Deferoxamine Treatment Decreases Levels Of Reactive Oxygen Species And Cellular Apoptosis In Irradiated Skin
Abra H. Shen, SB, Sandeep Adem, MS, Nestor M. Diaz Deleon, Mimi R. Borrelli, MBBS, MSc, Harsh N. Shah, MPH, Ankit Salhotra, BS, Michael T. Longaker, MD, MBA, Geoffrey C. Gurtner, MD, Derrick C. Wan, MD.
Department of Surgery, Division of Plastic Surgery, Hagey Laboratory for Pediatric Regenerative Medicine, Stanford University School of Medicine, Stanford, CA, USA.
PURPOSE: Radiation therapy is a cornerstone of oncologic treatment. Unfortunately, radiation can lead to pain and ulceration in the acute phase, as well as stiffness and fibrosis in the chronic phase. Deferoxamine (DFO) is an FDA approved iron chelator that has been shown to increase skin vascularization by stabilizing hypoxia-inducible factor 1-alpha levels and improve radiation-induced fibrosis. However, it is unclear whether there are other mechanisms underlying the therapeutic effects that DFO exhibits on the skin. Previous work has shown that DFO delivered transdermally improves healing in diabetic ulcer wounds by decreasing oxidative stress and cellular apoptosis. This study evaluates the effects of transdermal DFO on reactive oxygen species and cell death in the context of irradiation (IR) to skin.
METHODS: CD-1 nude immunodeficient mice (n=8) were randomized to one of two conditions: 1. Control patch (IR only) (n=4) and 2. DFO patch (n=4) (Figure 1A). The study period consisted of a 14-day pre-IR period, followed by a 12-day course of fractionated IR which delivered a total of 30 Gray to all mice. The control group received patches without DFO and the DFO group received patches containing DFO throughout the experiment with patches changed daily (Figure 1B). Mouse scalp skin was harvested one day after the completion of IR. Tissue samples were either fixed in 4% PFA, snap frozen in OCT, or directly stored at -80°C. Fixed samples were embedded in paraffin, sectioned, and stained for iron with Prussian blue. Snap frozen samples were cryosectioned at 10um, mounted, stained with dihydroethidium (DHE), and imaged with confocal microscopy. DHE detects reactive oxygen species. Stored samples were mechanically homogenized and enzyme-linked immunosorbent assays (ELISAs) were performed to measure levels of human Bax and Cleaved Caspase-3, markers of apoptosis.

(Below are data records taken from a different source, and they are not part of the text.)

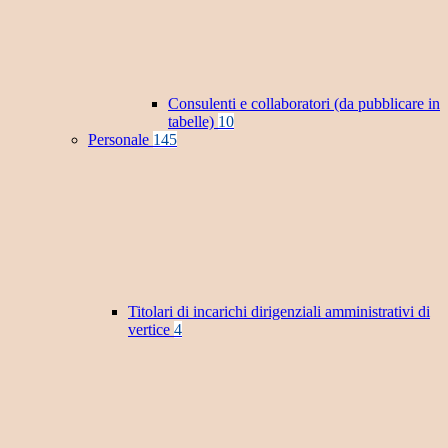
Consulenti e collaboratori (da pubblicare in
tabelle)
10
Personale
145
Titolari di incarichi dirigenziali amministrativi di
vertice
4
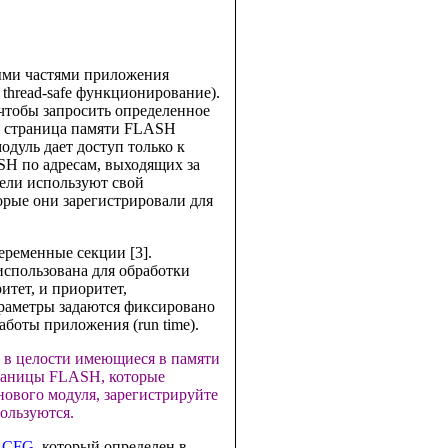
ными частями приложения
 thread-safe функционирование).
 чтобы запросить определенное
ая страница памяти FLASH
одуль дает доступ только к
SH по адресам, выходящих за
тели используют свой
орые они зарегистрировали для
еременные секции [3].
использована для обработки
итет, и приоритет,
раметры задаются фиксировано
аботы приложения (run time).
ь в целости имеющиеся в памяти
раницы FLASH, которые
нового модуля, зарегистрируйте
ользуются.
_CFG
, который определен в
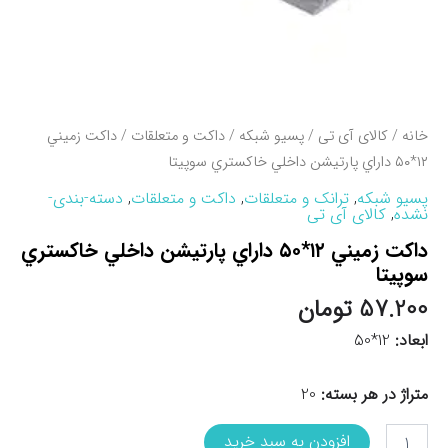
خانه
/
کالای آی تی
/
پسیو شبکه
/
داکت و متعلقات
/ داکت زميني
۱۲*۵۰ داراي پارتيشن داخلي خاکستري سوپيتا
پسیو شبکه
,
ترانک و متعلقات
,
داکت و متعلقات
,
دسته-بندی-
نشده
,
کالای آی تی
داکت زميني ۱۲*۵۰ داراي پارتيشن داخلي خاکستري
سوپيتا
57.200
تومان
ابعاد:
12*50
متراژ در هر بسته:
20
داکت
افزودن به سبد خرید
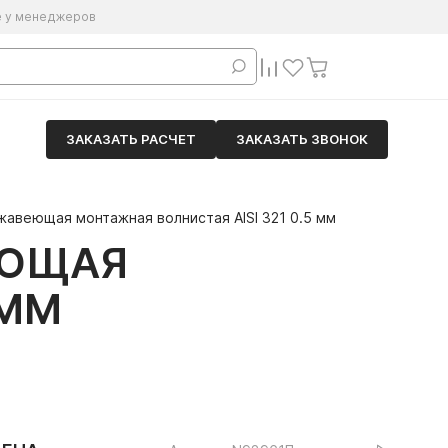
е у менеджеров
ЗАКАЗАТЬ РАСЧЕТ
ЗАКАЗАТЬ ЗВОНОК
авеющая монтажная волнистая AISI 321 0.5 мм
ЕЮЩАЯ
 ММ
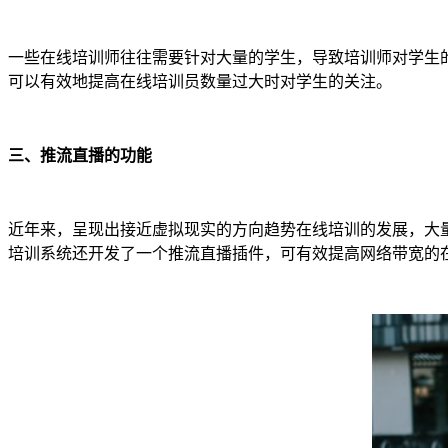
一些在线培训师往往需要针对大量的学生，导致培训师对学生
可以有效地提高在线培训员数量过大时对学生的关注。
三、
推流直播的功能
近年来，呈现出接近虚拟现实的方向趋势在线培训的发展，大
培训系统还开发了一个推流直播插件，可有效提高网络带宽的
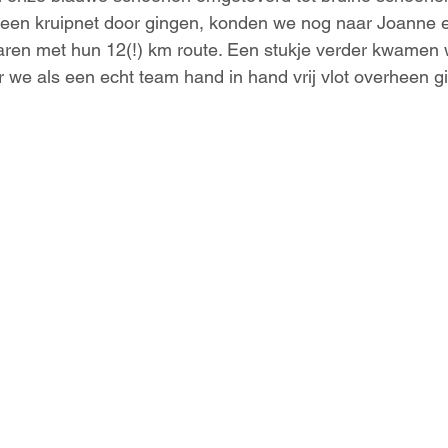
 een kruipnet door gingen, konden we nog naar Joanne
ren met hun 12(!) km route. Een stukje verder kwamen w
 we als een echt team hand in hand vrij vlot overheen g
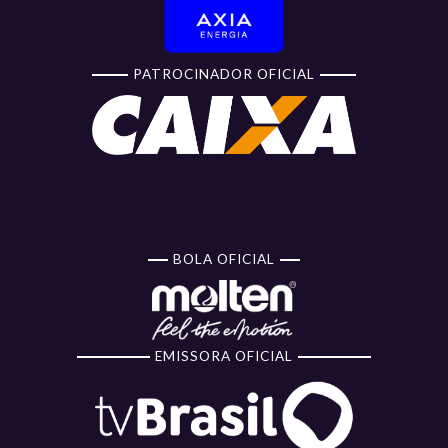
PATROCINADOR OFICIAL
BOLA OFICIAL
EMISSORA OFICIAL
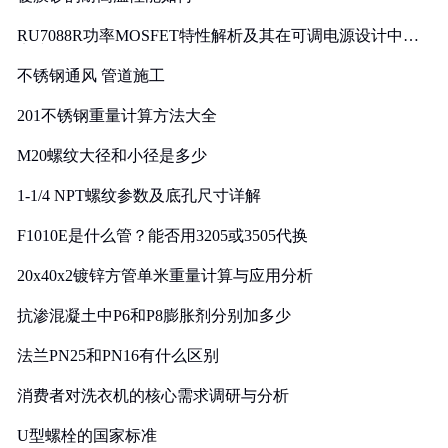
RU7088R功率MOSFET特性解析及其在可调电源设计中的
实践
不锈钢通风 管道施工
201不锈钢重量计算方法大全
M20螺纹大径和小径是多少
1-1/4 NPT螺纹参数及底孔尺寸详解
F1010E是什么管？能否用3205或3505代换
20x40x2镀锌方管单米重量计算与应用分析
抗渗混凝土中P6和P8膨胀剂分别加多少
法兰PN25和PN16有什么区别
消费者对洗衣机的核心需求调研与分析
U型螺栓的国家标准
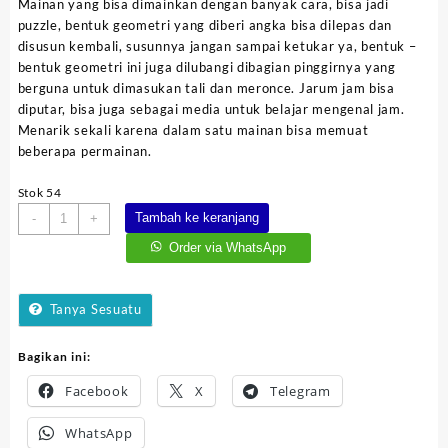
Mainan yang bisa dimainkan dengan banyak cara, bisa jadi
Rp140.000.
adalah:
puzzle, bentuk geometri yang diberi angka bisa dilepas dan
Rp105.000.
disusun kembali, susunnya jangan sampai ketukar ya, bentuk –
bentuk geometri ini juga dilubangi dibagian pinggirnya yang
berguna untuk dimasukan tali dan meronce. Jarum jam bisa
diputar, bisa juga sebagai media untuk belajar mengenal jam.
Menarik sekali karena dalam satu mainan bisa memuat
beberapa permainan.
Stok 54
Kuantitas
Tambah ke keranjang
-
+
Ronce
Order via WhatsApp
Jam
Tanya Sesuatu
Bagikan ini:
Facebook
X
Telegram
WhatsApp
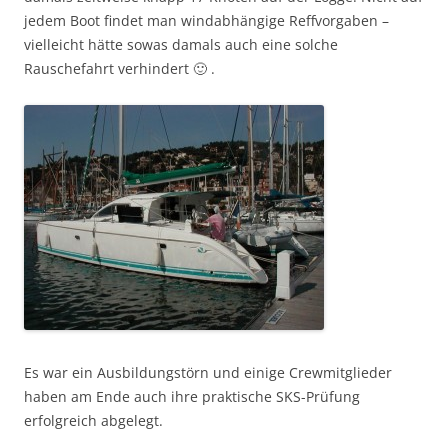
jedem Boot findet man windabhängige Reffvorgaben –
vielleicht hätte sowas damals auch eine solche
Rauschefahrt verhindert 🙂 .
Es war ein Ausbildungstörn und einige Crewmitglieder
haben am Ende auch ihre praktische SKS-Prüfung
erfolgreich abgelegt.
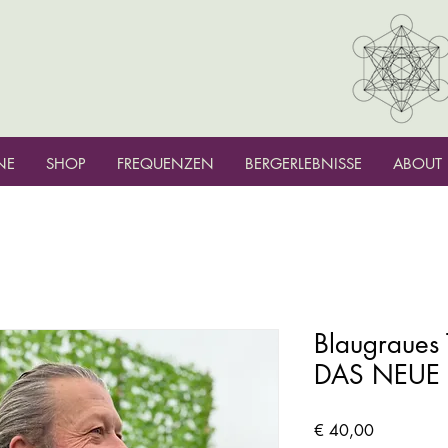
NE
SHOP
FREQUENZEN
BERGERLEBNISSE
ABOUT
Blaugraues 
DAS NEUE
Preis
€ 40,00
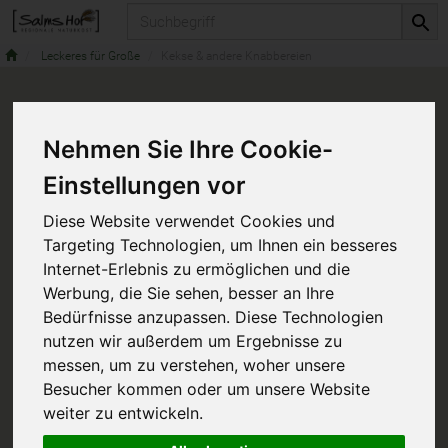
Produkt
Leckeres für Große
Kekse & andere Knabbereien
Nehmen Sie Ihre Cookie-
Einstellungen vor
Diese Website verwendet Cookies und
Targeting Technologien, um Ihnen ein besseres
Internet-Erlebnis zu ermöglichen und die
Werbung, die Sie sehen, besser an Ihre
Bedürfnisse anzupassen. Diese Technologien
nutzen wir außerdem um Ergebnisse zu
messen, um zu verstehen, woher unsere
Besucher kommen oder um unsere Website
weiter zu entwickeln.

RESULTS: Treatment with DFO was associated with decreased levels of iron in the skin, confirming DFO’s role as an iron chelator. DHE fluorescence was more intense in the control patch group than in the DFO patch group (***p<0.0001), indicating that ROS generation decreased with DFO treatment (Figure 1C). Similarly, apoptosis was highest in the control group and lowest in the DFO group as shown by higher human Bax protein (*p=0.028, Figure 1D, left) and Cleaved Caspase-3 (**p=0.0038) levels (Figure 1D, right).
CONCLUSIONS: DFO delivered transdermally leads to a dose-dependent decrease in reactive oxygen species and apoptotic markers. These results provide further insight into the mechanisms underlying its restorative effects on irradiated skin. Future work will investigate the relationship of reactive oxygen species and fibroblast subpopulations in the skin.